WELL, MAYBE NOT. I MEAN, FOR EXAMPLE, IF THERE IS A LAWSUIT PENDING IN CALIFORNIA, AND TO AVOID GOING THROUGH WHATEVER NEEDS TO BE DONE IN CALIFORNIA, WE WILL JUST USE, COME UP WITH A PROCEEDING IN FLORIDA, AND WE WILL SUBJECT A WITNESS IMPROPERLY TO THAT PROCEEDING, SOMEHOW. IS THAT WITNESS WITHOUT RECOURSE TOTALLY, UNDER YOUR VIEW, OR HOW WOULD YOU VIEW THAT? WOULD IT BE AN ABUSE OF PROCESS? CERTAINLY HERE THE MONETARY AWARD WAS DIRECTED FOR COMPENSATION, FOR DRIVING 50 MILES AND LOSING ALL THAT TIME. IT WAS NOT DESIGNED AS A TOOL OF, PER SE, DISCIPLINE. WOULD YOU AGREE WITH THAT?

WELL, I BELIEVE IT WAS DESIGNED AS DISCIPLINE.

BUT THE MEASURE OF WHAT WAS AWARDED WAS DIRECTED TO THE LOSSES THAT THE WITNESS SUSTAINED BY BEING SUBJECTED TO THAT.

YES, IT WAS, AND IT WAS IN THE IDEA OF COMPENSATION, AND IN FACT THE COURT REDUCED IT BY MORE THAN ONE HALF REQUESTED. ONE DIFFICULTY THAT I HAVE IS THAT THE SUBPOENA WAS ISSUED AND SERVED ON THE 8th OF DECEMBER, 1997, AND THE RESPONSE, WHICH MIGHT HAVE OBVIATED THIS, AND-AND I CAN THINK OF A LOT OF WAYS THAT WOULD HAVE OBVIATED THE NEED FOR MS. SMALLWOOD TO DRIVE 100 MILES, AND THE LAWYER WAS SANCTIONED ON THE 8th.
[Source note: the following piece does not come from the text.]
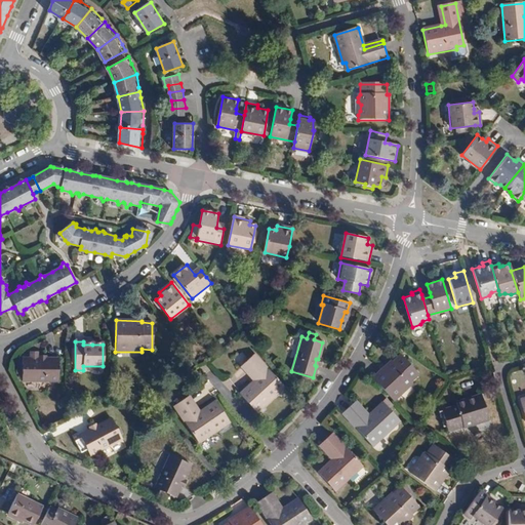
[(40,362),(40,361),(38,361),(38,355),(30,355),(30,361),(22,361),(22,365),(16,365),(16,376),(18,376),(22,376),(22,382),(58,384),(58,361),(47,360),(47,362),(40,362)]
NOW, IT IS ENTIRELY POSSIBLE WHEN SHE GOT THE MOTION, SHE READ THE MOTION AND SAID MY GOD, I DON'T NEED THIS. I CAN INTRODUCE THIS IN COURT AND CALL MS. SMALLWOOD. ONCE AGAIN, IT WAS SERVED ON THE 9th, THE DAY BEFORE THE HEARING. WAS THERE A SNAFU? ABSOLUTELY. HERE. ON THE OTHER HAND, WAS IT DESERVING OF DISCIPLINE? I HOPE NOT.
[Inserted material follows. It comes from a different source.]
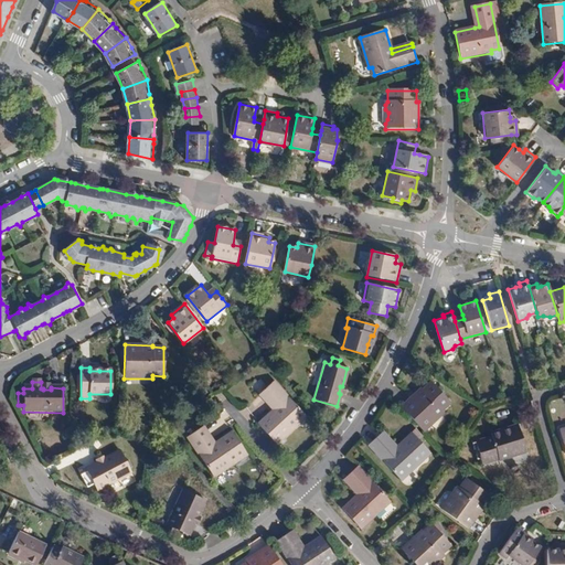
[(272,382),(262,391),(276,406),(272,409),(257,423),(274,440),(279,435),(283,437),(306,416),(287,395),(286,396),(272,382)]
WAS MS. SMALLWOOD ENTITLED TO HER LOSSES? I AM NOT TALKING ABOUT IN TERMS OF DISCIPLINE TO A LAWYER. DOES A WITNESS, UNDER THAT CIRCUMSTANCES, HAS NO RIGHT WHATSOEVER, SO A LAWYER CAN DO ANYTHING THEY WANT, AND IT IS JUST AS WELL AS INDICATED. NOW, THAT IS THE POWER OF THE PEN, WITH MEMBERS OF THE BAR, AND OUR SYSTEM PROVIDES NO RELIEF FOR THAT.
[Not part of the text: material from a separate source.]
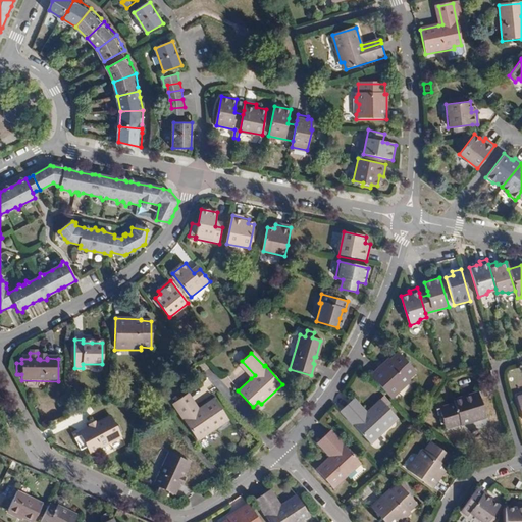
[(388,359),(369,377),(390,399),(395,396),(395,392),(401,386),(404,386),(407,383),(409,379),(416,372),(399,353),(390,360),(388,359)]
NO DIRECT RELIEF. YOU ARE ENTITLED TO WITNESS FEES. IF YOU ARE CALLED AS AN EXPERT, YOU ARE ENTITLED TO YOUR PROFESSIONAL FEES OR AS A SKILLED WITNESS, BUT ORDINARY WITNESSES AND WITNESSES, PARTICULARLY, WHO AREN'T LAWYERS AND DON'T KNOW HOW TO FILE MOTIONS, HAVE TO SHOW UP.

THANK YOU VERY MUCH. YOUR TIME HAS EXPIRED.